Kisah Cinta Yang Belum Pernah Diceritakan
Nama saya Yagmur (artinya “hujan”). Saya
dilahirkan di pedalaman Turki, di sebuah desa. Pada umumnya,
wanita-wanita Turki menikmati banyak kebebasan yang bagi saudari-saudari
Arab kami merupakan hal yang tidak pernah mereka pikirkan. Tetapi
pedalaman Turki adalah cerita yang berbeda. Pembunuhan karena kehormatan
terjadi setiap hari. Biasanya wanita mengerjakan urusan-urusan rumah
tangga meskipun mereka masih diperbolehkan bekerja di luar. Tetapi
sebenarnya wanita bekerja lebih keras dari pria sebab umumnya pria tidak
suka memaksa diri mereka. Di sini, wanita seperti sapi atau budak. Jika
suamimu menyuruhmu melakukan sesuatu maka engkau harus mentaatinya.

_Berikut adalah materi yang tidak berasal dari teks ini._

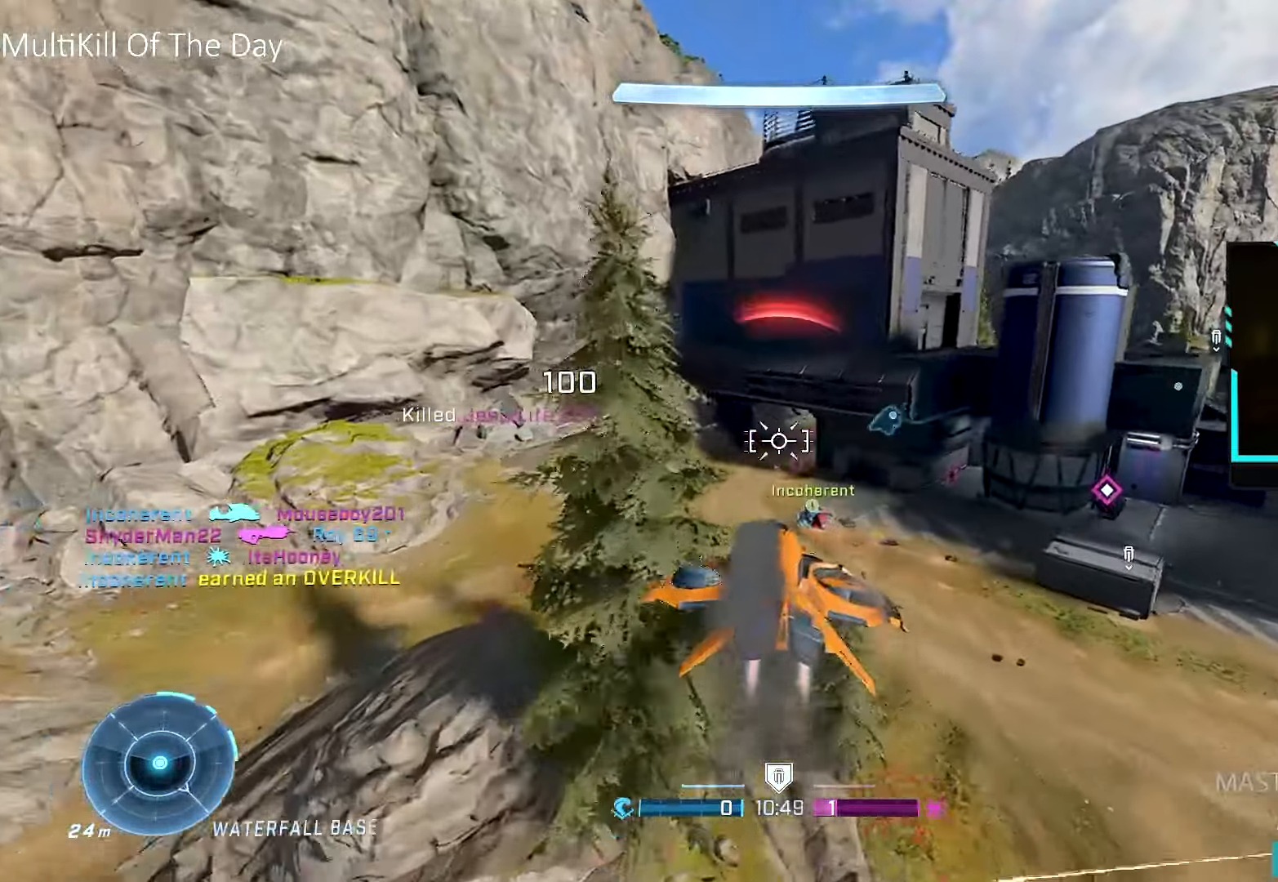
{"buttons": ["R2"], "left_stick": "up-left", "right_stick": "down-right", "events": [[67, "L1", "up"], [67, "left_stick", "up"], [134, "right_stick", "down"], [200, "right_stick", "down-right"], [300, "left_stick", "up-left"], [317, "right_stick", "center"], [384, "L1", "down"], [434, "right_stick", "down-right"], [500, "L1", "up"]]}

Ibu saya adalah seorang wanita yang agak
berpendidikan. Ia mengajariku di rumah dan bahkan mengijinkanku belajar
di sekolah. Hobby saya adalah membaca buku. Melalui buku-buku ini, saya
mempelajari bahasa-bahasa yang berbeda dan memperoleh banyak
pengetahuan.
Saya seorang gadis yang berdisiplin dan taat,
berbeda dengan saudara perempuanku yang agak angkuh. Ketika ia berusia
delapan belas tahun, ia jatuh cinta pada seorang pria muda. Keduanya
saling mencintai, tetapi pria itu sudah dijodohkan dengan gadis lain,
dan ini adalah keputusan orangtuanya. Pacaran merupakan hal yang
dilarang dalam Islam; pernikahan terjadi karena dijodohkan dan
seringkali orang-orang muda hanya bertemu pasangannya pada hari
pernikahan.
Tetapi kakak perempuanku memberontak. Ia
“berpacaran” dengan pria muda itu. Setiap malam ia akan pergi untuk
bertemu dengannya. Mereka melakukan ciuman dan kemudian hubungan itu
menjadi terlalu jauh: Ia pun hamil. Pada awalnya mereka merencanakan
untuk melarikan diri ke kota besar dimana kemungkinan mereka akan aman
di sana. Mereka tahu peraturan agama di desa dan menyadari bahwa mereka
akan mendapatkan masalah besar. Para pemimpin pusat tidak perduli apa
yang terjadi di pedalaman Turki. Kadang-kadang memang ada imam atau
mullah dan para tua-tua yang dihukum karena mereka mencoba untuk
mempraktekkan hukum Islam (Sharia) dan melanggar hukum sekular
pemerintah. Tetapi biasanya pemegang otoritas lebih tertarik dengan
kota-kota besar yang dipenuhi oleh para turis dan menutup mata mereka
terhadap apa yang terjadi di desa-desa.
Saya ingat wajah muda mereka. Saya tidak
memahami seluruh situasinya; saya hanyalah seorang gadis kecil. Tetapi
ketika saya memandang mereka saya bisa melihat bahwa mereka berbahagia.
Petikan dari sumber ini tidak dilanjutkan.